Quiz 2 Info Continued

  • You should be familiar with the bls_tidy function we created and how to use it to import similar datasets.

  • There will be datasets to be imported AND combined (joined)

    • Data sets can be joined by row.

    • You should know how to do the different joins we covered and what each one does:

      • full_join

      • right_join

      • left_join

      • inner_join

  • Data sets can be stacked by column if the columns are identical

    • In BUA 455 we covered bind_rows

Quiz 2 Info Continued

  • Cleaning messy data (Week 5 and Weeks 8-9)

    • Dealing with text (character variables)

      • gsub

      • separate

      • unite or paste or paste0

      • ifelse can be be used for text OR for numeric data

      • ifelse followed by factor allows you to make any categorical variable you want.
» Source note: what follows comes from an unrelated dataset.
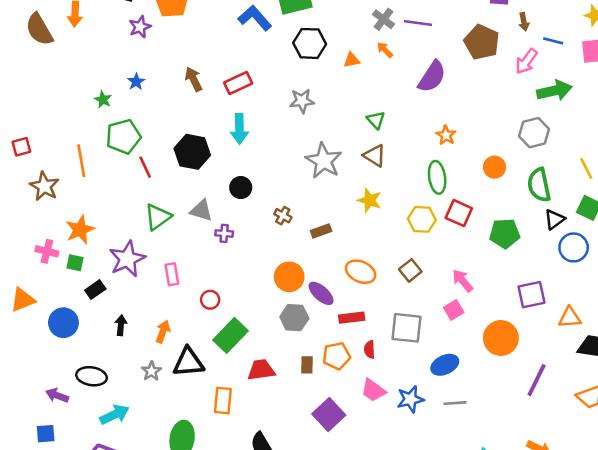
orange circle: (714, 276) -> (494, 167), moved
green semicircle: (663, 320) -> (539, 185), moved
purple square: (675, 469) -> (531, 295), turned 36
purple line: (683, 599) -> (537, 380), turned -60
  • Other commands for modifying text:

    • tolower and toupper

    • str_trim, str_squish and str_pad

    • ifelse sometimes followed by factor

Additional Text Commands

NOT ON QUIZ 2:

Additional skills for Quiz 2 from HW 5 - Part 1:

  • summing across rows using sum(c_across(...))

  • using pivot_wider and then pivot_longer and then replacing NAs with 0 to create a ‘complete’ data set

    • Useful for area plots
  • Plotting skills for Quiz 2

    • unformatted line plot, area plot, or grouped bar chart

    • hchart in highcharter package

Key Points from This Week

Introduction to Geographic Data

  • Use skills already covered to

    • clean data and check text variables

    • join datasets

    • create plot grids for comparing variables

  • Determine if variables need to be log-transformed.

  • Quiz 2 Practice Questions are available.

  • Quiz 2 will be on Tuesday, 4/7.

You may submit an ‘Engagement Question’ about each lecture until midnight on the day of the lecture. A minimum of four submissions are required during the semester.